• WHAT YOU WILL DO:
1. From the text on ginger, reproduce everything from "Features & Cultivation" down to "in 8–10 months.".
2. Summarize the text on ginger in three sentences.

Part Used: rhizome
Constituents: volatile oil, including zingiberene, zingiberol, phellandrene, borneol, cineole, citral, starch, mucilage, oleoresin, gingerol
Medicinal Actions: stimulant, carminative, rubefacient, diaphoretic
Uses & Combinations
In addition to being a common flavoring agent in beer, soft drinks, and candies, as well as a staple spice and condiment in many countries, Ginger has a number of medicinal uses. It’s a well known treatment for nausea, especially that caused by motion sickness. In fact, Ginger has been shown to rival other over-the-counter anti-nausea medicines.
Ginger improves pelvic circulation, making it a useful reproductive tonic for both men and women, and can help to ease menstrual cramps. It’s an excellent treatment for colds and flus, where its warming nature acts as a decongestant and promotes perspiration to ease fevers. Ginger contains a proteolytic enzyme that reduces inflammation in joints and cartilage tissues, which can be helpful in treating arthritis. It has also been shown to lower blood-level triglycerides linked to diabetes and heart disease. Externally, Ginger can be used to treat muscle sprains.
Ginger’s pleasant flavour, alongside its many health benefits, makes it a popular addition to herbal medicines to help improve the taste.
4–6 tbsp freshly grate ginger root
Honey to taste
Combine ginger with 1 quart water. Cover and bring to a boil. Remove from heat and steep 10–15 minutes. Juice the lemons. Strain the tea and add to the lemon juice, adding honey to taste. For medicinal purposes, it is best drank warm, but is also delicious cold with a splash of sparkling water. Drink a cup to treat cramps, cold, congestion, and fevers.
Features & Cultivation
To grow ginger, plant a piece of the rhizome that has a growing nub just under the solid. Keep the soil moist and give it plenty of sun. It will be ready to harvest in 8–10 months.

[Extracted page text data]
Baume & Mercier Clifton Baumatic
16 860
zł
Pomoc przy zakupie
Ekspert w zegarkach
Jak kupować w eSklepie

---

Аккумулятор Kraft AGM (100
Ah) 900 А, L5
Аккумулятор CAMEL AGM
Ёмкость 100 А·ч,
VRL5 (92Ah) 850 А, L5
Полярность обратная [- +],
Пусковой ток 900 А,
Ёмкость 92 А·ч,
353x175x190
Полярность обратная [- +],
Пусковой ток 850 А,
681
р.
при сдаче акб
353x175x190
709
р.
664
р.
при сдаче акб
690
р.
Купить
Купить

* * *

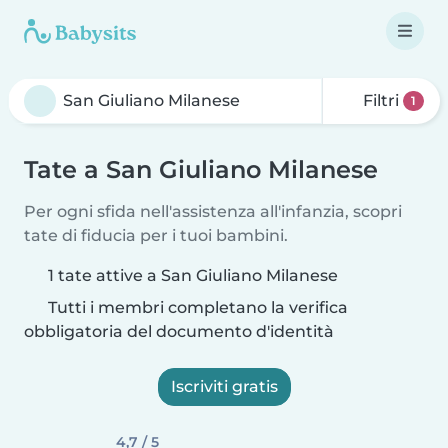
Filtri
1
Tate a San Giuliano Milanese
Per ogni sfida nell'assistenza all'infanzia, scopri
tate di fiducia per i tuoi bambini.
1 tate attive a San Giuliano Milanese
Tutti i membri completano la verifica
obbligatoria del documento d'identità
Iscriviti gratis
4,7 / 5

• ANSWERS FOR THE TASKS:
1.
Features & Cultivation
To grow ginger, plant a piece of the rhizome that has a growing nub just under the solid. Keep the soil moist and give it plenty of sun. It will be ready to harvest in 8–10 months.

2. Ginger, whose rhizome is the part used, is a common flavoring agent and spice that also has medicinal uses, most notably as a well-known treatment for nausea. It improves pelvic circulation, helps ease menstrual cramps, treats colds and flus, reduces inflammation in joints and cartilage, and has been shown to lower blood-level triglycerides. It can be grown by planting a piece of rhizome with a growing nub and is ready to harvest in 8–10 months.